▸ **Directions**
Below are records; give the number of their lines that hold the word "LIST", and write nothing more.

(Electronics engineering source data)
::::::::

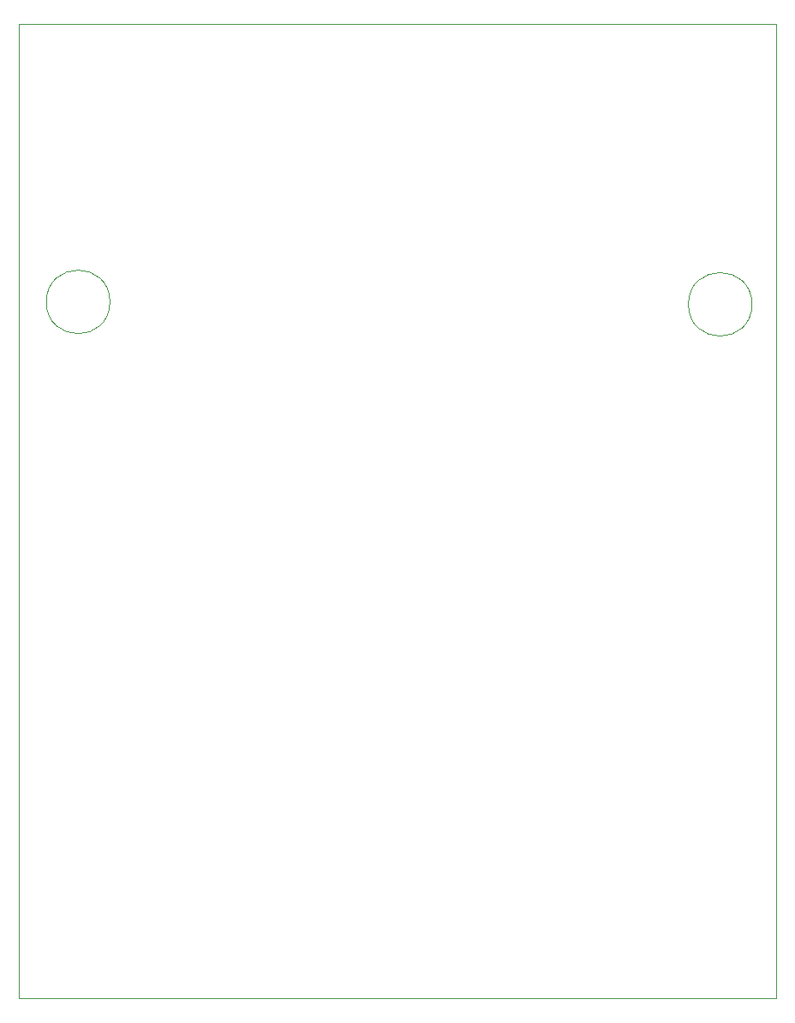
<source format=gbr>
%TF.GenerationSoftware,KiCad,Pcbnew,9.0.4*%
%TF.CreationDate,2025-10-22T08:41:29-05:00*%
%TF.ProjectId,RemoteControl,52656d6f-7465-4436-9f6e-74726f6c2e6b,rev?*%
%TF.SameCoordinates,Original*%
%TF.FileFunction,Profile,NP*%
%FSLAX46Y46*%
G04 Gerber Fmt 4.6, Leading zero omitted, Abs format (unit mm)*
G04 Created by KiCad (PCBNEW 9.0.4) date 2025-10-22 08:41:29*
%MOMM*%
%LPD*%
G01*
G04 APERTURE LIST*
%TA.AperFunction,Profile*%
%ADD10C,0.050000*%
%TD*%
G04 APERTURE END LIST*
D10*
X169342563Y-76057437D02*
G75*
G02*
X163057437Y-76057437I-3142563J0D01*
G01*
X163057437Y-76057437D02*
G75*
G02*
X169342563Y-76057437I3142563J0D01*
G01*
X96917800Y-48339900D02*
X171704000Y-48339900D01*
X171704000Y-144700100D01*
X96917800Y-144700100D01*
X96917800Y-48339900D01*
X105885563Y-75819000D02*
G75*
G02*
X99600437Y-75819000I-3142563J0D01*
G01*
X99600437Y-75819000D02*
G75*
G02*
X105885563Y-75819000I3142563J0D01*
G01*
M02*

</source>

::::::::

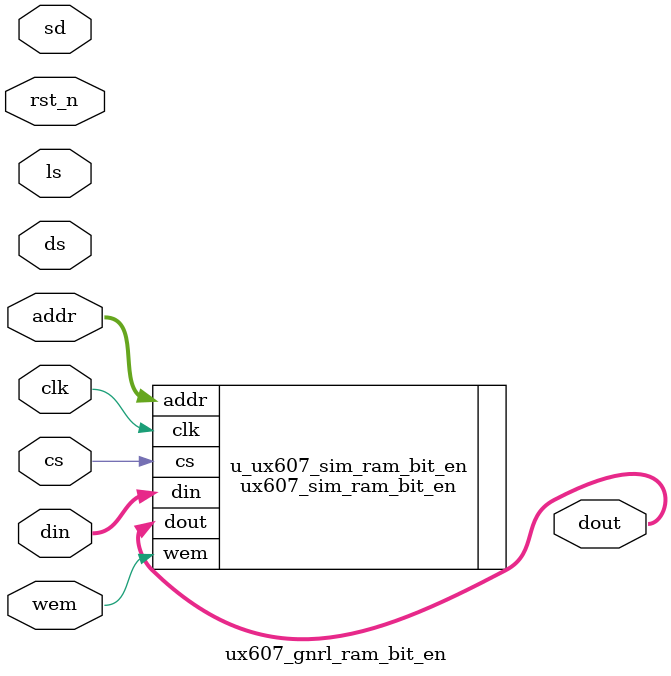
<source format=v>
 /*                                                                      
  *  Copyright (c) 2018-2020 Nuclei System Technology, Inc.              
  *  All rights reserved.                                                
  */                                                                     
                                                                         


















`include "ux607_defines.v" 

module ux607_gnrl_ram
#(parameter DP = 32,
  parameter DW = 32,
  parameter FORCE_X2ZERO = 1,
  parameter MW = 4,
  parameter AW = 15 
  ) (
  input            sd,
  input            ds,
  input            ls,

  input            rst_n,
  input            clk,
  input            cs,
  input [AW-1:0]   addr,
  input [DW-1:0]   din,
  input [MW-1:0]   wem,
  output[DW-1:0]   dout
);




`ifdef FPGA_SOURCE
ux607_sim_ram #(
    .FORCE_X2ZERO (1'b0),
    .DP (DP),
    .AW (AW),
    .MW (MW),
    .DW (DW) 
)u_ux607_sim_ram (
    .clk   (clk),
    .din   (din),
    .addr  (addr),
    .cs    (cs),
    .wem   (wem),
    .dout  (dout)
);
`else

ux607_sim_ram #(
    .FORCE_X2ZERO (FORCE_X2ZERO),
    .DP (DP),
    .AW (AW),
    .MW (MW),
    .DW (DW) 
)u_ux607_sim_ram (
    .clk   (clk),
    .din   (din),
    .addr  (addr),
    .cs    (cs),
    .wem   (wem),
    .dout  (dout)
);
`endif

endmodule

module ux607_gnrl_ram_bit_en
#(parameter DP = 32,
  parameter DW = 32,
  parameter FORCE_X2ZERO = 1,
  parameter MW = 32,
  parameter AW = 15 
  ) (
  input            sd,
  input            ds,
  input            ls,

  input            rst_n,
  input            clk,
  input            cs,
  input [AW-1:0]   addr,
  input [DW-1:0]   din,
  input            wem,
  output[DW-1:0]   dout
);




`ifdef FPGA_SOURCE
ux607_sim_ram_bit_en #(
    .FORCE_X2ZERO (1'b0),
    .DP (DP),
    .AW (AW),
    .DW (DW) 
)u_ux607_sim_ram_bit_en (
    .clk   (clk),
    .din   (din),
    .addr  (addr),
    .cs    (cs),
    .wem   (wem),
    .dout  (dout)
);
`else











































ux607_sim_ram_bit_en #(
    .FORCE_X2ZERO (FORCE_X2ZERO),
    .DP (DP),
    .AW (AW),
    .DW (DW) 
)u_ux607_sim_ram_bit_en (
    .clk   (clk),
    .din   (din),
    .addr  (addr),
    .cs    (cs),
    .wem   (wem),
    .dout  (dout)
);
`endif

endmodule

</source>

::::::::

▸ **Task response**
2